Friday, November 13, 2009

Responses to Stan's oped by Teslin

You need to site where you are getting your statistics on the suicide rate of soldiers.  It would also be nice to see where you found out the number of standing psychiatrists in the Army (they usually hold personnel strength numbers pretty close to the vest as a matter of information security). 
The tone you take is good, full of ethos and quite passionate but your approach would be more effective if you did a little more research into some of the proposed solutions that others have posited.  Being a vet myself I can tell you that the system has improved as far as access to care is concerned, the real problem lies in the psychological guilt of leaving one's comrades to fight without you.  I got out at the end of February after nearly six years of thinking nothing but "How am I gonna survive this?" only to turn on the news and see that a lot of my friends aren't making it back, this is the cross today's veterans are to bare.  A wounded soldier is still a soldier, you still feel bad that you can't go back, even if you are too scared mentally or physically to return.  This mentality is propogated and encouraged even by the warrior ethos which is drilled into soldiers these days by command because they can't afford to lose even one of us.  Like you said our Army only has 500,000 members, might sound like a lot but if you consider that we are fighting a war on two fronts and that not all of those soldiers are battle ready you will realize how desperate the military is to keep those people it's trained. 

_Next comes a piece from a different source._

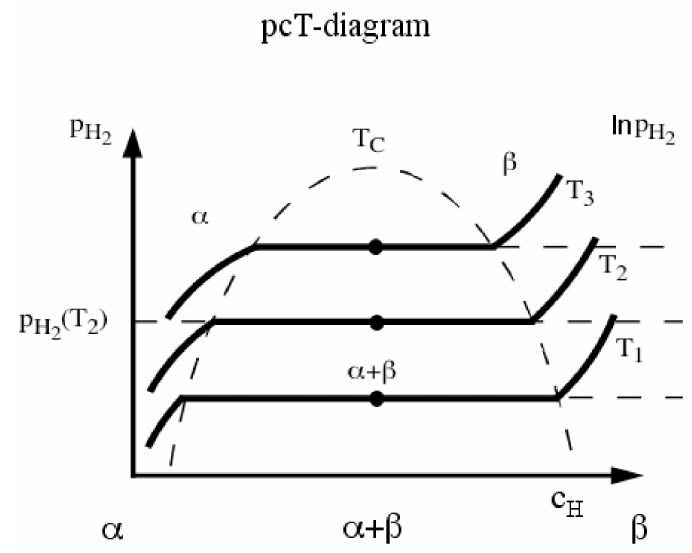
Figure 2. Schematic pcT-diagram. The α -phase is the solid-solution phase, whereas the β -phase is the hydride phase. Within the ( α – β ) two-phase region, both the metal-hydrogen solution and the hydride phase coexist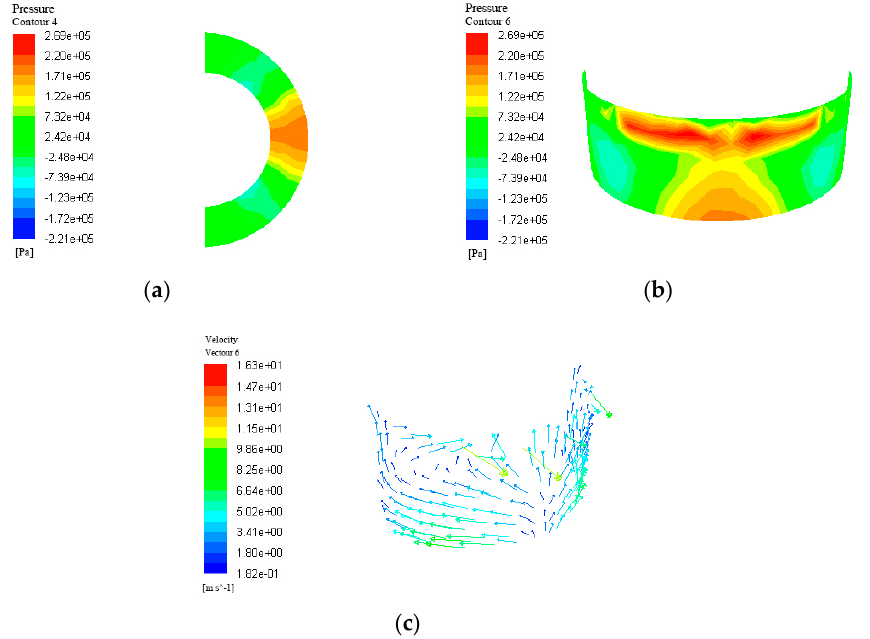
Figure 6. Cross-sectional and longitudinal section pressure distribution and flow velocity vector distribution of fluid in semicircular micro-textures: ( a ) cross-sectional pressure distribution; ( b ) longitudinal section pressure distribution; ( c ) longitudinal section speed vector distribution.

As a result, the only way to ensure better care and prevent future losses of veterans is to get us out of this war that has ground down our numbers for the past 6 years or institute the draft again and bring in new people to replace those we've lost.  Freedom is not free, we can't expect the wounded to rise from their hospital beds and go back to war but that is what's happening.
Your organization was good and your stance was fairly clear but again it's hard to galvanize people to make a change if you don't give them an option of how that might be done.